[[ PROVIDED TEXT, beginning ]]

Who wouldn’t be a bit unnerved by a massive dragon swaggering toward you? But Big Al had no malintent; he was merely lumbering his fourteen-foot-long body toward a nearby lagoon, past the golfers in his path. “Yep, he’s a regular, particularly around hole number five,” acknowledges River Course golf pro Mike Perkins. Although Big Al hasn’t pulled any media stunts lately. He did, however, catch the eye, and lens, of National Geographic photographer Ralph Lee Hopkins, who has photographed wild, exotic, and endangered animals all over the globe and marveled at Big Al’s subdued majesty. “Wow, he’s something else,” said Hopkins, crouching low to zoom in at gator eye-level, and inching just a tad bit closer, but not too close. 

Hopkins is a pro and knows that keeping a respectable distance from any wild animal, especially one as powerful and quick as an alligator (despite their lazy vibe, gators can lunge fast and run up to nine miles an hour), is wise both for the onlooker’s safety as well as for the alligator’s well-being. “They are unpredictable animals, and mothers can be fiercely protective, so all alligators are best observed from afar, ideally at least sixty feet away,” says King. “And never ever feed an alligator! We don’t want alligators to associate humans with food.” 

Respecting and protecting alligators as an integral part of the Kiawah environment is imperative, explains Town of Kiawah Island wildlife biologist Jim Jordan. Jordan and his team monitor the resident alligator population, including capturing any “nuisance” gators. “But they only become a nuisance when people feed them,” he explains. A healthy, wild alligator is not interested in humans. Since 2016 Jordan’s team has been tagging alligators to better understand their movement and activity, and they added GPS tracking in 2017 as part of a broader Clemson-led study and survey of alligator behavior.  

“The fact that they are here means that we are doing something right,” says Jordan. As apex predators, alligators are critical in helping maintain a balanced ecosystem, including keeping animal populations in check. Being at the top of the food chain also makes alligators a sentinel species, meaning that their health is an indication of the health of the general environment. The adage “you are what you eat” holds true. An adult alligator sometimes eats only one meal a month, but if toxins and contaminants show up in its system, red flags should go up.

[[ PROVIDED TEXT, end ]]

» DIRECTIONS: Write out the Kiawah alligator passage word for word, beginning at the words "Respecting and protecting" and stopping after "of alligator behavior.".

[[ PROVIDED MATERIAL, beginning ]]

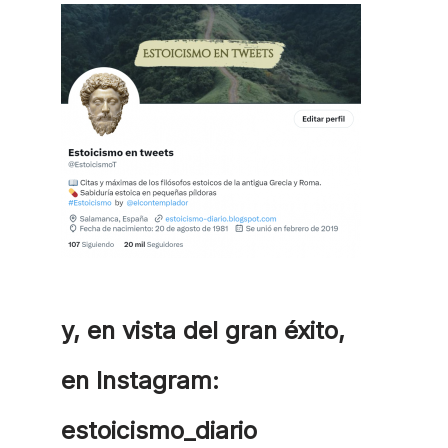
y, en vista del gran éxito,
en Instagram:
estoicismo_diario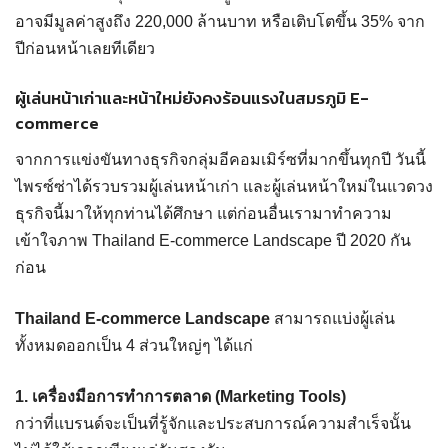
อาจมีมูลค่าสูงถึง 220,000 ล้านบาท หรือเติบโตขึ้น 35% จาก
ปีก่อนหน้าเลยทีเดียว
ผู้เล่นหน้าเก่าและหน้าใหม่ยังคงร้อนแรงในสมรภูมิ E-
commerce
จากการแข่งขันทางธุรกิจกลุ่มอีคอมเมิร์ซที่มากขึ้นทุกปี วันนี้
ไพรซ์ซ่าได้รวบรวมผู้เล่นหน้าเก่า และผู้เล่นหน้าใหม่ในแวดวง
ธุรกิจนี้มาให้ทุกท่านได้ศึกษา แต่ก่อนอื่นเรามาทำความ
เข้าใจภาพ Thailand E-commerce Landscape ปี 2020 กัน
ก่อน
Thailand E-commerce Landscape
สามารถแบ่งผู้เล่น
ทั้งหมดออกเป็น 4 ส่วนใหญ่ๆ ได้แก่
1. เครื่องมือการทำการตลาด (Marketing Tools)
กว่าที่แบรนด์จะเป็นที่รู้จักและประสบการณ์ความสำเร็จนั้น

[[ PROVIDED MATERIAL, end ]]

» PROBLEM SOLUTION:
Respecting and protecting alligators as an integral part of the Kiawah environment is imperative, explains Town of Kiawah Island wildlife biologist Jim Jordan. Jordan and his team monitor the resident alligator population, including capturing any “nuisance” gators. “But they only become a nuisance when people feed them,” he explains. A healthy, wild alligator is not interested in humans. Since 2016 Jordan’s team has been tagging alligators to better understand their movement and activity, and they added GPS tracking in 2017 as part of a broader Clemson-led study and survey of alligator behavior.